● Your goal:
Please transcribe the passage below on soft skills for customer service representatives, word for word and in full.

Whether a customer is reacting to something massive like losing everything in a natural disaster, or something minor like an online order delivered to the wrong address, the development and understanding of soft skills are necessary for any customer service representative.
By definition, soft skills refer to the humanistic qualities put forward during customer interactions. They require patience, understanding, and compassion. Soft skills aren’t necessarily taught in school, and they may come more naturally for some than for others. But focusing on, and mastering these skills aren’t only necessary for making the customer experience easier, they are also important tools for maintaining a sense of calm and patience during difficult interactions.
Below are a few of what we feel are the most important soft skills that any customer service representative should resolve to further develop in 2023:
Empathy is arguably the most important soft skill to develop for customer service representatives and acts as a cornerstone for most others. Empathy allows for CSRs to imagine themselves in the same situation as their customer on the other end of the interaction. Leading with empathy may be a struggle during times in which customers have an outsized reaction to a relatively minor issue, and particularly challenging when a customer is relaying a devastating loss.
As a soft skill for CSRs, empathy is less an invitation to completely absorb a customer’s current mental or emotional state, and more of a means to connect with someone on a deeper level and provide a meaningful level of care and support. Developing empathy as a skill can be tricky, as it can be classified more as a feeling and a state of being than a tool for a direct course of action. Still, without a strong sense of intrinsic empathy in each customer service interaction, other soft skills may be more difficult to access.
Similar to empathy, positivity is less of “a thing you do” and more of “a feeling that you embody.” In practice, positivity helps set the tone of customer interactions, allowing the person on the other end of the line to feel more at ease with a CSR. Do you ever feel a smile through the phone? That’s the goal.

● Information shown:
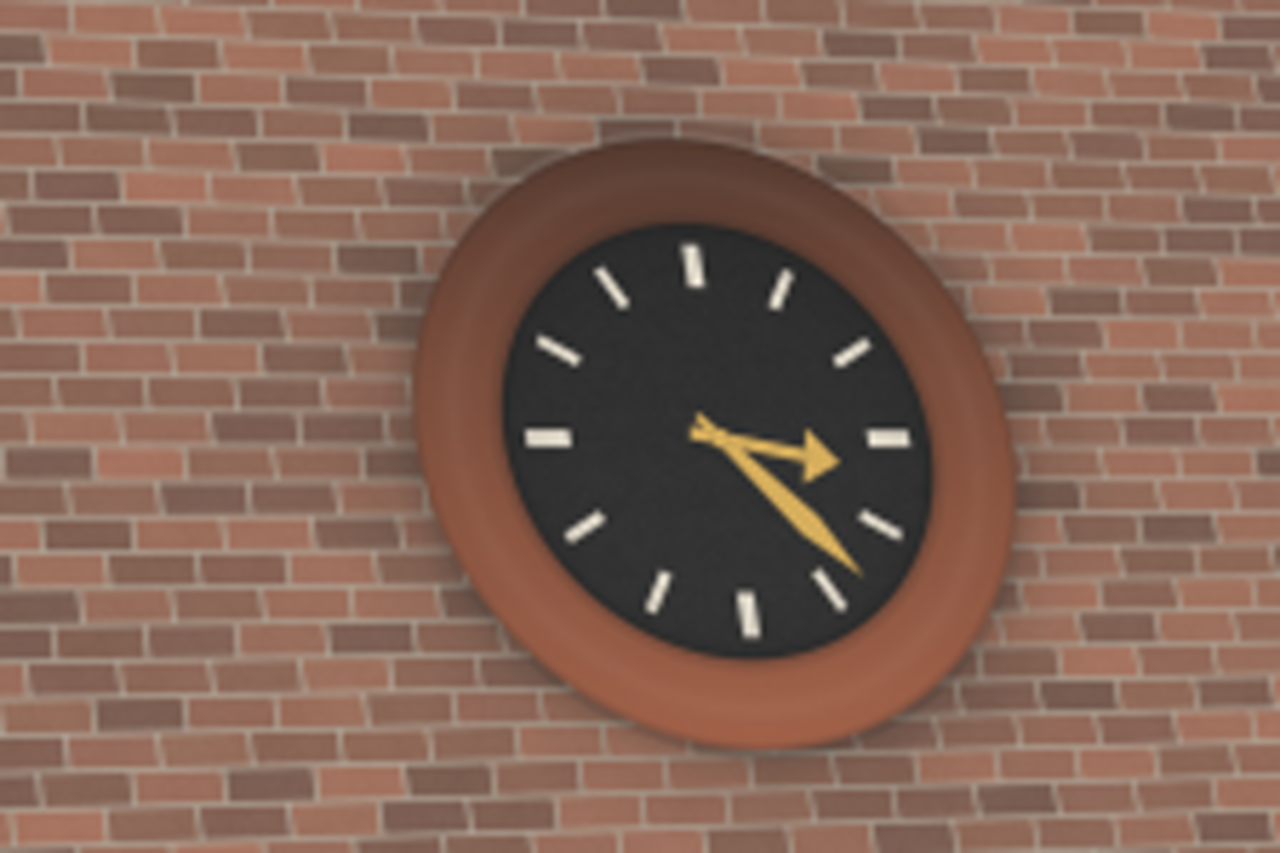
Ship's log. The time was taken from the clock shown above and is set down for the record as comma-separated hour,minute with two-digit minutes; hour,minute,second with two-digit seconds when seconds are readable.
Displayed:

● Response to the exercise:
Whether a customer is reacting to something massive like losing everything in a natural disaster, or something minor like an online order delivered to the wrong address, the development and understanding of soft skills are necessary for any customer service representative.
By definition, soft skills refer to the humanistic qualities put forward during customer interactions. They require patience, understanding, and compassion. Soft skills aren’t necessarily taught in school, and they may come more naturally for some than for others. But focusing on, and mastering these skills aren’t only necessary for making the customer experience easier, they are also important tools for maintaining a sense of calm and patience during difficult interactions.
Below are a few of what we feel are the most important soft skills that any customer service representative should resolve to further develop in 2023:
Empathy is arguably the most important soft skill to develop for customer service representatives and acts as a cornerstone for most others. Empathy allows for CSRs to imagine themselves in the same situation as their customer on the other end of the interaction. Leading with empathy may be a struggle during times in which customers have an outsized reaction to a relatively minor issue, and particularly challenging when a customer is relaying a devastating loss.
As a soft skill for CSRs, empathy is less an invitation to completely absorb a customer’s current mental or emotional state, and more of a means to connect with someone on a deeper level and provide a meaningful level of care and support. Developing empathy as a skill can be tricky, as it can be classified more as a feeling and a state of being than a tool for a direct course of action. Still, without a strong sense of intrinsic empathy in each customer service interaction, other soft skills may be more difficult to access.
Similar to empathy, positivity is less of “a thing you do” and more of “a feeling that you embody.” In practice, positivity helps set the tone of customer interactions, allowing the person on the other end of the line to feel more at ease with a CSR. Do you ever feel a smile through the phone? That’s the goal.